At this point, you probably think this is a complainypants rant. It's not. I mention all of these things not to say Boomers never had a chance, but because it all affected Boomers' ability to save and invest, cheaply and tax-efficiently, during the first decade or so of their careers -- which is by far the most important decade in terms of future wealth given the power of compounding. If two people start investing in 1980, but one hits 65 and retires in 2010 and the other is a decade younger and retires in 2020, the one who retires in 2020 is going to have more than double his counterpart -- even if he didn't invest at all over the intervening decade -- simply because he could afford to let his money grow for another decade. The Boomers didn't have that extra decade.
Not to mention that the younger guy had better, cheaper investment options. I mean, we all talk about the value of saving in a pretax 401(k) over a Roth, and a Roth over a taxable account, and investing in low-cost index funds vs. individual stocks, and the market over a bank account/CD, and so on. If a Boomer had say $2K to invest in 1975, it would most likely go into a CD, where it would sit and not compound. Or if he was sophisticated and wealthy enough to invest, he'd call his broker and pay about $600 to put the remaining $1400 into an individual stock, which might or might not survive the next couple of decades. Or if he had a mutual fund available, he'd pay another maybe 5-6% for the load, and then another 1-2% in management fees every year -- not to mention paying taxes on the gains every year. That's a lot different from someone who could put $2K into VTSAX in their 401(k), you know? So in the new world of 401(k)s, VTSAX, and disappearing pensions/medical insurance, Boomers started out behind the 8-ball just as a virtue of their bad-luck timing.

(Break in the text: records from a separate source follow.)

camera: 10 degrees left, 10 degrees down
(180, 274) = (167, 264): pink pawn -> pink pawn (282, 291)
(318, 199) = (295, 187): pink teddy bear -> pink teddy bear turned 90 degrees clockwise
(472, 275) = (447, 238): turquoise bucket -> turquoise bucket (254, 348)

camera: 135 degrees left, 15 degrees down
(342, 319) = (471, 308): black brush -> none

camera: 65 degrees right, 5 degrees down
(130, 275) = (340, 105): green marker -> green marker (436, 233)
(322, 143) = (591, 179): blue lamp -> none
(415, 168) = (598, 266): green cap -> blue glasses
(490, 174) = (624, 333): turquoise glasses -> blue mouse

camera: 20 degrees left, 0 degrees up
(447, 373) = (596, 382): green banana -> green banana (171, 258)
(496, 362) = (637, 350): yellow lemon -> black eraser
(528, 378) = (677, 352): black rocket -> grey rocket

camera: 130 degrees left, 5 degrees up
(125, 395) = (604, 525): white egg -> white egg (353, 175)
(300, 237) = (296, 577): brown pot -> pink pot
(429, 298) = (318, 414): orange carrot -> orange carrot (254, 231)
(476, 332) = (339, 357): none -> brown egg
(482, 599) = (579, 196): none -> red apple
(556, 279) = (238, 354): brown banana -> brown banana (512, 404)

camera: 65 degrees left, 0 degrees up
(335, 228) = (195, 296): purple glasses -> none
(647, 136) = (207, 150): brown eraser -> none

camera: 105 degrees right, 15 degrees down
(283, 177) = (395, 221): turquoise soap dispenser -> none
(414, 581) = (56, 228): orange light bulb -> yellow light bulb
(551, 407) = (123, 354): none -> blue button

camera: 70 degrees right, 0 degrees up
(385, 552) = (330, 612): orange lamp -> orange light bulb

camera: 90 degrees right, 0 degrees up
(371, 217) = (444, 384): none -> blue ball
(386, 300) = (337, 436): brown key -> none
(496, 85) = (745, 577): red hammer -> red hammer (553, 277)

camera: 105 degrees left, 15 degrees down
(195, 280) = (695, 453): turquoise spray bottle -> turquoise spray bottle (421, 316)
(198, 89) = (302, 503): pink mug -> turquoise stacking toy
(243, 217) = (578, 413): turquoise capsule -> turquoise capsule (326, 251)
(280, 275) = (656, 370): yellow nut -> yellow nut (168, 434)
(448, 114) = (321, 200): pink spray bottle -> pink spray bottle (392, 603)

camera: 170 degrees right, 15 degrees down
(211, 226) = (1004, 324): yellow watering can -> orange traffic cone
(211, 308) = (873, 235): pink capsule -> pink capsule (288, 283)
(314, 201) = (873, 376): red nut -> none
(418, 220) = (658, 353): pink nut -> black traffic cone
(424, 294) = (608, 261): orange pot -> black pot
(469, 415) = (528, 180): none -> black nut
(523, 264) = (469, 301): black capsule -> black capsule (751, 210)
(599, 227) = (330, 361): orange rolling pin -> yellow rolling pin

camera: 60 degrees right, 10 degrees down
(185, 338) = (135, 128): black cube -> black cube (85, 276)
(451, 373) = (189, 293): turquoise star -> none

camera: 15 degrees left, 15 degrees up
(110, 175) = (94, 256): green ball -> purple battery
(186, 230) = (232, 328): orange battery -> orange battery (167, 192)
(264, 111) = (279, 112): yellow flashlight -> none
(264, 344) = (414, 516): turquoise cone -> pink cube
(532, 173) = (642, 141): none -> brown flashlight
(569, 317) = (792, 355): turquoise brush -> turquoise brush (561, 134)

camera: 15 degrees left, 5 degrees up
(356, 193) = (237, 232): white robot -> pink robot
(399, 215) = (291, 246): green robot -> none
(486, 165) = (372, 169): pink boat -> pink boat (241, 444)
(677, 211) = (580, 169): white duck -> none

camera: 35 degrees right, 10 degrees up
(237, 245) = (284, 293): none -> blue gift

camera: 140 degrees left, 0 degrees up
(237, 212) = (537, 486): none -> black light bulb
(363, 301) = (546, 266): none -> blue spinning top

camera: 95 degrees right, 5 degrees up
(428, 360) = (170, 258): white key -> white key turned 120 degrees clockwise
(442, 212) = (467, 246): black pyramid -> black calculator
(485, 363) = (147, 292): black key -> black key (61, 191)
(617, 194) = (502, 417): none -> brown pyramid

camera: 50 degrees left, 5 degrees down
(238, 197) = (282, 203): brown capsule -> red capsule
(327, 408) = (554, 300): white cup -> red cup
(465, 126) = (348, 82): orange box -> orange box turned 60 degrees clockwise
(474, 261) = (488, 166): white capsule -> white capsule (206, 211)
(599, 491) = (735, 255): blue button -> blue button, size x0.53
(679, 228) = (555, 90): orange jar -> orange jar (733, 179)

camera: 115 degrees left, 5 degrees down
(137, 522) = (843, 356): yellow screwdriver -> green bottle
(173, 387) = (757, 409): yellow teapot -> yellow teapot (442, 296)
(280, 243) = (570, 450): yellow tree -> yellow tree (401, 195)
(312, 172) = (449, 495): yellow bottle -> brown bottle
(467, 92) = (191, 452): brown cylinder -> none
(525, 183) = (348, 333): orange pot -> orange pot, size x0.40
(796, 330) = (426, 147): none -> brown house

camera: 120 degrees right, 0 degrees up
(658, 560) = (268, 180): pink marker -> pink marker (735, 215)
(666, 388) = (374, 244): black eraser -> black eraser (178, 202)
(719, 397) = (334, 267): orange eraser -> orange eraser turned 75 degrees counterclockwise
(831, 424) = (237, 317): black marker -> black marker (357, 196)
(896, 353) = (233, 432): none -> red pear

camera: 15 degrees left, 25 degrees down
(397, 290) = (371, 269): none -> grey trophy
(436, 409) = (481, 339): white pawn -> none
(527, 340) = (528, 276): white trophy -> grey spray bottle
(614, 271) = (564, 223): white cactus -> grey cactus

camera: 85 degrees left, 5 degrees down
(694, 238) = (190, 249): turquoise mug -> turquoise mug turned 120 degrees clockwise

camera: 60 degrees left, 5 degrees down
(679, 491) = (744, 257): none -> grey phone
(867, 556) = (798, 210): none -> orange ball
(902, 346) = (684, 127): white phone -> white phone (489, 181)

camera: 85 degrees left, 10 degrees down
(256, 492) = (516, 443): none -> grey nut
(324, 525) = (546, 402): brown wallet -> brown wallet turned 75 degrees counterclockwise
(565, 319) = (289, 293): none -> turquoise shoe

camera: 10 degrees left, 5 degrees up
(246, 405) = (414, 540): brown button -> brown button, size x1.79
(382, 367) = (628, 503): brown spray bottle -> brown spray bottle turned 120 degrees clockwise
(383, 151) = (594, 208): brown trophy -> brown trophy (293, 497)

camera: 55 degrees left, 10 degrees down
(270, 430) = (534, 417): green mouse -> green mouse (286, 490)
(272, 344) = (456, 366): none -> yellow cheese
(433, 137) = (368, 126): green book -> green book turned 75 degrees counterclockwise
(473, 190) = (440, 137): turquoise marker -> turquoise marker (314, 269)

Does this mean that Boomers were just screwed and could never succeed? Of course not. Boomers still had thirty years, including the longest bull market in history, to save and catch up. And those who figured out how to save and live frugally are generally perfectly comfortable now, barring some external event out of their control. But when you are talking about bankruptcy, you are talking about people at the edge here -- the people who didn't have the skills or ability or knowledge or mentality to adjust to the shifting economy; people who maybe got caught in layoffs or had to change/downgrade jobs because of the changes in the economy; people who were/are raised to be leery of the stock market; people who weren't raised with the same "you're on your own" expectations that I was raised with. So given the timing of this constellation of events, it does not surprise me that a higher percentage of Boomers managed to save too little, too late, and take on too much debt, than the generations before or after them. Which, in turn, means it is not surprising at all that more Boomers would be on the edge and would drop off into bankruptcy.